[cfe-dev] searching for an empty string in an empty string

Marshall Clow mclow.lists at gmail.com
Tue Jun 2 08:32:45 PDT 2015

On Tue, Jun 2, 2015 at 7:51 AM, Tomasz Mikolajczyk <tmmikolajczyk at gmail.com>

> Hi,
> What should be the value of a pos variable in the following piece of code?
> auto pos = std::string().find("");
> I couldn't find answer to that and noticed it varies between standard
> library implementations. For most I've checked pos is 0 (libstdc++, libcxx,
> msvc). I noticed it is npos for Oracle Solaris SunPRO. I think that both
> results are explainable.
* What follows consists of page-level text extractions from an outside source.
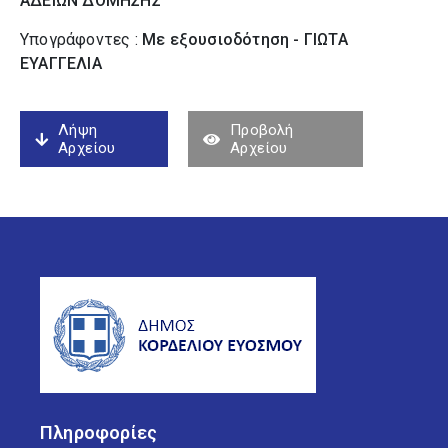
ΑΔΕΙΩΝ ΔΟΜΗΣΗΣ
Υπογράφοντες :
Με εξουσιοδότηση - ΓΙΩΤΑ
ΕΥΑΓΓΕΛΙΑ
Λήψη
Προβολή
Αρχείου
Αρχείου
Πληροφορίες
Is it an UB?
I believe that 0 is the correct answer.

First, a pile of standardese (taken from [string::find]):

size_type find(const charT* s, size_type pos = 0) const;
Requires: s points to an array of at least traits::length(s) + 1 elements
of charT.
Returns: find(basic_string(s), pos).

and then:

size_type find(const basic_string& str, size_type pos = 0) const noexcept;
Effects: Determines the lowest position xpos, if possible, such that both
of the following conditions obtain:
— pos <= xpos and xpos + str.size() <= size();
— traits::eq(at(xpos+I), str.at(I)) for all elements I of the string
controlled by str.
Returns: xpos if the function can determine such a value for xpos.
Otherwise, returns npos.
Remarks: Uses traits::eq().

The first chunk of text says that your call is equivalent to:
     std::string().find(string(""), 0);

The second chuck talks about the results of find(string, pos).
Returning 0 fulfills the first condition: pos <= xpos and xpos + str.size()
<= size()
Returning 0 also fulfills the second condition, because there are no
"elements of the string controlled by str"

-- Marshall

P.S. If I were you, I would file a bug against Oracle Solaris SunPRO.